Standard retrieval benchmarks measure precision and recall against a labelled ground truth. For travel, there is no canonical right answer. Two travellers with identical budgets and the same destination might have completely different definitions of a good hotel. Any benchmark that treats this as a retrieval problem is measuring the wrong thing.
We built our own benchmark suite around user journey replay. We collected a set of anonymised historical booking sessions — searches, filters applied, options viewed, final selection — and used these as ground truth for whether a recommendation was appropriate. If a user saw a result and booked it, that was a strong positive signal. If they filtered it out immediately, that was a negative.
We then asked our model to rank the same candidate sets, blind to the final booking outcome, and compared its ranking to the revealed preference from the session. The metric we track is preference alignment at position one, three, and five — whether the user's eventual choice appeared in the top one, three, or five positions in Roavo's ranked output.

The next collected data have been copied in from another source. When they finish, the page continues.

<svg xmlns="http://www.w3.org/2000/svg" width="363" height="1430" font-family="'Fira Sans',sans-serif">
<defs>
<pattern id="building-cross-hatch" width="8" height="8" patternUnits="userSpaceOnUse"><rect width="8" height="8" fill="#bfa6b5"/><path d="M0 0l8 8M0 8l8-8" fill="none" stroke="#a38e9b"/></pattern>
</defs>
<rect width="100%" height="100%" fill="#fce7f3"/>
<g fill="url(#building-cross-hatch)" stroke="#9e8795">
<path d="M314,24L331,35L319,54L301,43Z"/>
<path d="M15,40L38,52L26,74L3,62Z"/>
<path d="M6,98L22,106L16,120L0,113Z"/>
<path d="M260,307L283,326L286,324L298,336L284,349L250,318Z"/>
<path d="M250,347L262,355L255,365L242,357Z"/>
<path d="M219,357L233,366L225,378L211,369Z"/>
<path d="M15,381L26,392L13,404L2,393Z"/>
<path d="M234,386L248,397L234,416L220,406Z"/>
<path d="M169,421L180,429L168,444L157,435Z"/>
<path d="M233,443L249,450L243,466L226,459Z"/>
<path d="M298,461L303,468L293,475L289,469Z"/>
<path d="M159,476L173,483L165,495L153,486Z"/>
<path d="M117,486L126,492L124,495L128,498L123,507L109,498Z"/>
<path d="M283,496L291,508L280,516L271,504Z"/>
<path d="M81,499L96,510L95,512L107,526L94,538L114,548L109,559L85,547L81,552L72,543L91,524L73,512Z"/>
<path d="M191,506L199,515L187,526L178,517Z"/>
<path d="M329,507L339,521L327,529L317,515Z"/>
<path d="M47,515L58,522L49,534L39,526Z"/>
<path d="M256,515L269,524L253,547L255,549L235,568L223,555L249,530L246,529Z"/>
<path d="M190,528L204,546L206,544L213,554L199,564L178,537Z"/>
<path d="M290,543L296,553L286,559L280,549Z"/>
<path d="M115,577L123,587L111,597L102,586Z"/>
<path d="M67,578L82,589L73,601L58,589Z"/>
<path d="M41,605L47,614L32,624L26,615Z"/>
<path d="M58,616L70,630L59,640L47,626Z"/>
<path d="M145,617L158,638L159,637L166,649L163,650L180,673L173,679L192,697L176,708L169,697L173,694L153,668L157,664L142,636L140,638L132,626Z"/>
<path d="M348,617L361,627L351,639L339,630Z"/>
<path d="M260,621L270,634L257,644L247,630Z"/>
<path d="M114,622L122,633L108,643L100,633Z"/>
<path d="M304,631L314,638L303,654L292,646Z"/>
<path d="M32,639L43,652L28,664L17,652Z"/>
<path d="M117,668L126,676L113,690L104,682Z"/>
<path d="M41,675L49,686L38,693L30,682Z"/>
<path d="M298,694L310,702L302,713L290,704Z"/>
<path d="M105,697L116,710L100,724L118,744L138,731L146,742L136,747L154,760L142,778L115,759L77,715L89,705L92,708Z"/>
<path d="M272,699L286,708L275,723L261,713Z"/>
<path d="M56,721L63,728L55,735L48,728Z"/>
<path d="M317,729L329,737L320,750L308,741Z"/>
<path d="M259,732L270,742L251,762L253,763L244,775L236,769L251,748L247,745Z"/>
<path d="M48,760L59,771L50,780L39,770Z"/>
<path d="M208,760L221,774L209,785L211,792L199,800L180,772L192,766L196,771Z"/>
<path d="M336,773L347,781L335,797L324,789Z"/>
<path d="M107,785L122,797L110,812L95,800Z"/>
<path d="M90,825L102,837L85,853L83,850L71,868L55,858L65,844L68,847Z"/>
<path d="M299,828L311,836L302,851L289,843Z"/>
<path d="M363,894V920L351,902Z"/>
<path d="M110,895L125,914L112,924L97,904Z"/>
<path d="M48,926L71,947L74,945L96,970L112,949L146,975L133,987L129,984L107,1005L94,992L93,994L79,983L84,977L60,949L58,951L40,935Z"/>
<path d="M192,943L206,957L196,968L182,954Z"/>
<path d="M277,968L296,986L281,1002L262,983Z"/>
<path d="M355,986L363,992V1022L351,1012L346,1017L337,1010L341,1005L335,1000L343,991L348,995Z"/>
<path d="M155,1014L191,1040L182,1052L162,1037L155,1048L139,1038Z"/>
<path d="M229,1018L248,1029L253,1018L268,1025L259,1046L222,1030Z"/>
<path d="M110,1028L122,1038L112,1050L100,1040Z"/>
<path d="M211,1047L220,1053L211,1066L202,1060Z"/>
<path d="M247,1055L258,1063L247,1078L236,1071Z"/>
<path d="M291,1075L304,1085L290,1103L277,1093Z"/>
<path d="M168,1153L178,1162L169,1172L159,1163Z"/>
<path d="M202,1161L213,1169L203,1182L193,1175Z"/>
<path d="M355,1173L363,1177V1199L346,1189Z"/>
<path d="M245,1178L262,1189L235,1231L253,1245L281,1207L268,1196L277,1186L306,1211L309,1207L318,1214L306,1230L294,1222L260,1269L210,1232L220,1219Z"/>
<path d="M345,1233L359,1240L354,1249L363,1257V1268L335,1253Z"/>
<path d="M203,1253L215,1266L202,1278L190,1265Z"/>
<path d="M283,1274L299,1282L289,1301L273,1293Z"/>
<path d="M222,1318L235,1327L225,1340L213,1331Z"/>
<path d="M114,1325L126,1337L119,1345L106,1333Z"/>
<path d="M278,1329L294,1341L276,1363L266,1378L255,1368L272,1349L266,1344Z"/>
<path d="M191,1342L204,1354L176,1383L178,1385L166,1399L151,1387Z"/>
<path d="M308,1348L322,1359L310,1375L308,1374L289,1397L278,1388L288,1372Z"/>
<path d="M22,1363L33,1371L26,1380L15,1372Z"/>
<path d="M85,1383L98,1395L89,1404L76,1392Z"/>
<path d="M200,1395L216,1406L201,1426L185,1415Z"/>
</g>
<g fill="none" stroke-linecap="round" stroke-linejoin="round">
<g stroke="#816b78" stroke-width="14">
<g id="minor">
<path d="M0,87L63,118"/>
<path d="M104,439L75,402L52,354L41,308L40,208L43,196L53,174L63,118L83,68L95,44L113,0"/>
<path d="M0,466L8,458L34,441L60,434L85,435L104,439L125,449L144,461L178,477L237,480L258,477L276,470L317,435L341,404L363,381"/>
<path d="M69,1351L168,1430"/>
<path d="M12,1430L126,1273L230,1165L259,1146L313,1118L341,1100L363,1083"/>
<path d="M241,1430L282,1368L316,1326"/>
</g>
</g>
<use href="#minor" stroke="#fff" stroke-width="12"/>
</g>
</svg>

First-round results showed 71% alignment at position one and 89% at position three. For context: a naive price-sort achieves about 38% at position one for this dataset. The gap reflects the value of reasoning over sorting.
We also tested cases where our model's top recommendation differed from what the user actually booked. In roughly a third of those mismatches, annotators agreed the model's recommendation was objectively better on the stated criteria — suggesting that the historical sessions contain noise from user fatigue and imperfect search behaviour.
The benchmark is not perfect, and we are iterating on it constantly. But it gives us a reproducible signal that improves alongside the model, which is what we needed.